Use Crucial's site to determine how type and amount of RAM. Crucial brand is also the nest choice to help insure compatibility with OEM units. 
RAM Memory Upgrade: Dell, Mac, Apple, HP, Compaq. USB drives, SSD at Crucial.com

OEM PC's commonly have the Bios locked or severely restricted to user manipulation to avoid damage to the lower quality parts used.


----------



## A1tecice (Jun 1, 2010)

Hello thewhitemamba and welcome to *TSF!*

To answer your first question, Yes you can add more ram, depending on the number of RAM slots you have in your laptop you may need to change (guessing) from your Two 1GB RAM Modules to Two 2gb RAM Modules.

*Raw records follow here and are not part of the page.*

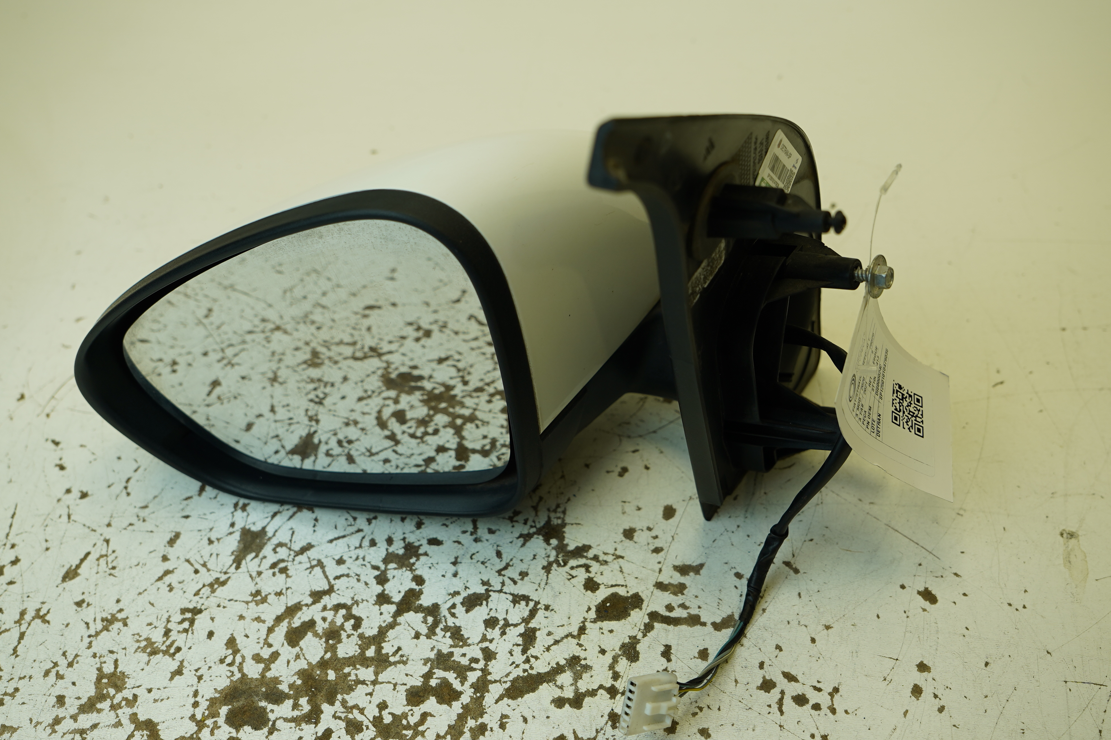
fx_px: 1203
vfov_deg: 34.2
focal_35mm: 39
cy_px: 370
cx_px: 556
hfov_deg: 49.6
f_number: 4
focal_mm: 26
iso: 160
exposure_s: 1/160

If you are indeed going for 4GB of ram you will only see the benefit of 3.25GB of RAM with your Current 32-bit OS. So yes you will need to upgrade to a 64 bit OS.

Most OEM (eg, Leveno) have a "locked" BIOS that means overclocking is not possible, and i would highly recommend you don't overclock a laptop.

You can find out what RAM is suitable by using this Website:

RAM Memory Upgrade: Dell, Mac, Apple, HP, Compaq. USB drives, SSD at Crucial.com/uk

Thanks,
Altie


----------



## thewhitemamba (Apr 21, 2012)

Now i know my pc does not have a built in wi fi. It has a integrated ethernet. Will i be able to use a wireless usb adapter? In order for me to connect to the internet?


----------



## Tyree (May 10, 2009)

If you have an open slot, you can add a wireless card to your PC but wireless will be considerably slower than hard wired.


----------